Over the years, a number of additional computational studies have modeled dynamics of signaling molecules to understand cell migration. The enormous complexity of the cell, combined with limited spatial and temporal data at the molecular level and prohibitive cost of detailed molecular modeling, result in models that cannot capture the dynamics of all the key molecules in complex environments. The molecules selected in the computational model are therefore often representative of the questions the researchers want to ask. For example, some models focus on how Rho-family GTPases sense the ECM properties characterizing the adhesion related kinases,⁹⁵ other models have focused on rate of protrusion^96,97 and polymerization⁹⁸ in cell migration using cytoskeletal dynamics. However, most such computational models due to computational complexity and lack of detailed mechanistic data, have focused on single cells and have occasionally incorporated ECM,^33,99,100 suggesting that integrated modeling of cellular interior, cell-cell and cell-ECM interactions continues to be an elusive goal. To this end, one of the most important processes in designing a multi-scale model is the “bridge”. The challenge in creating this bridge is about how to transfer simulation information/results between multiple scales. There have been some efforts, for example, the previous force balancing model inside the cell can potentially coupled with the previous force balancing model of cell migration. Similarly, the signaling pathway of Hippo^95,101 can be combined in the energy based model and characterizing how the cell-cell stress difference can lead to different pattern of collective cell migration.

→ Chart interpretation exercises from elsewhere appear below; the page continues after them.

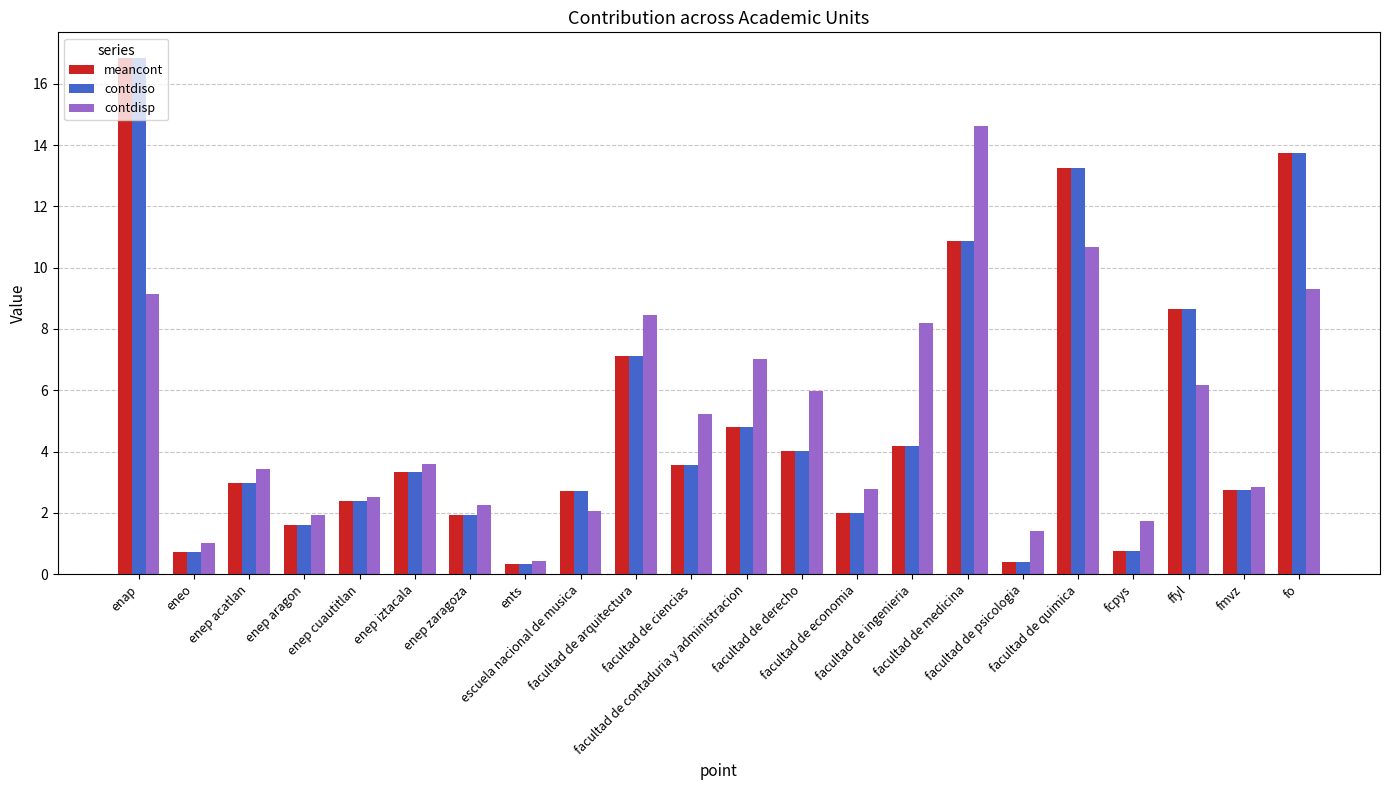

How many groups of bars are there?

22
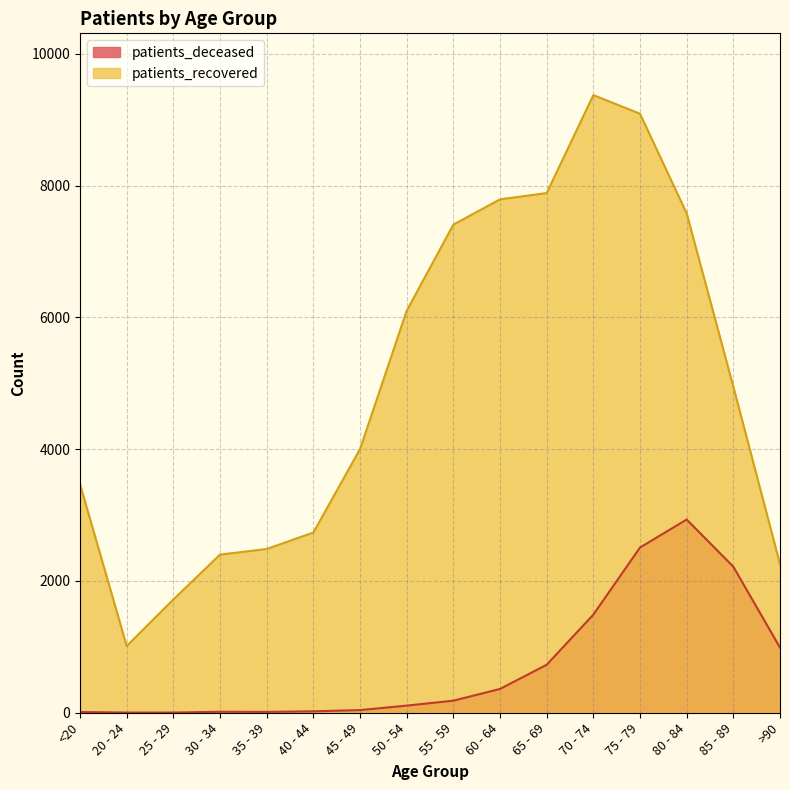

What is the greatest value displayed?

9373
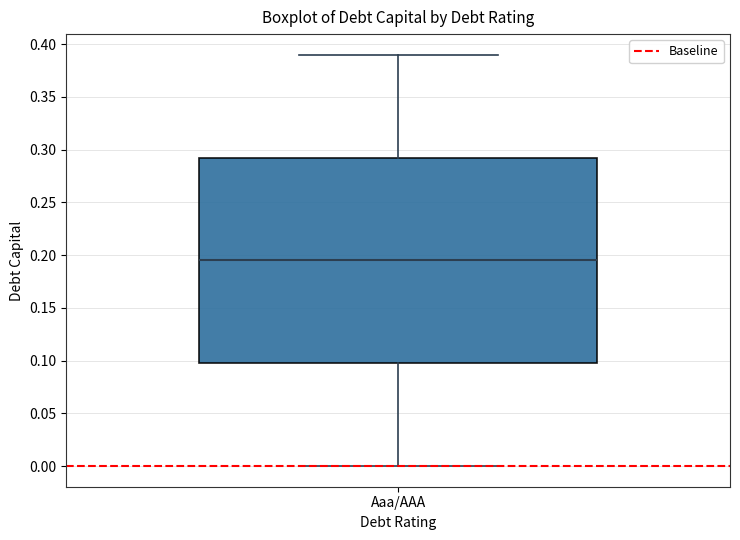

Transcribe this box plot: give where the median line is, the range the box spans, and where the two whiskers end, as read against the y-axis. The values are not printed on the chart, so give them approximately, as read against the axis.

median 0.195, box 0.100 to 0.295, whiskers 0.000 to 0.390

$$E=E_{\mathit{\text{adhesion}}}(E-\mathit{\text{cadherin}}/P-\mathit{\text{cadherin}})+E_{\mathit{\text{growth}}}(YAP/TAZ)+E_{\mathit{\text{chemotaxis}}}(EGFR)+E_{\mathit{\text{continuity}}}(\mathit{\text{cortical contractility}}/\mathit{\text{myosin}})$$

Yet, the broad based frameworks connecting scales and providing detailed and valuable information at multiple scales continues to be a major challenge.

Outlook

With increasing computational power in the past twenty years, significant effort has been made to study cell migration in complex and clinically relevant environments. Combined with new developments in biomedical engineering, new tools are being developed to effectively characterize cell migration and the associated mechanisms, such as tracking individuals within cell cohorts embedded in three dimensional collagen scaffolding²⁹ and 3D cell traction microscopy.¹⁰² With the help of these quantification tools, corresponding numerical modeling work has also shed light on 3D migratory mechanisms in disease understanding. Availability of this data is revolutionizing modeling strategies and approaches to understand cellular behavior in complex environments and possibly identify new therapeutic targets. Finally, with the development of genome-scale analyses, patient specific and precision medicine strategies will also benefit from integrated experimental and computational models to understand how cell migration alterations may influence clinical outcomes,¹⁰³ Thus while new challenges in understanding cell migration behavior remain, the opportunities to develop new, powerful and potent therapeutic regimens, and create new platforms for multi-scale investigation provide exciting possibilities for fundamental and applied understanding of cellular form, fate and function.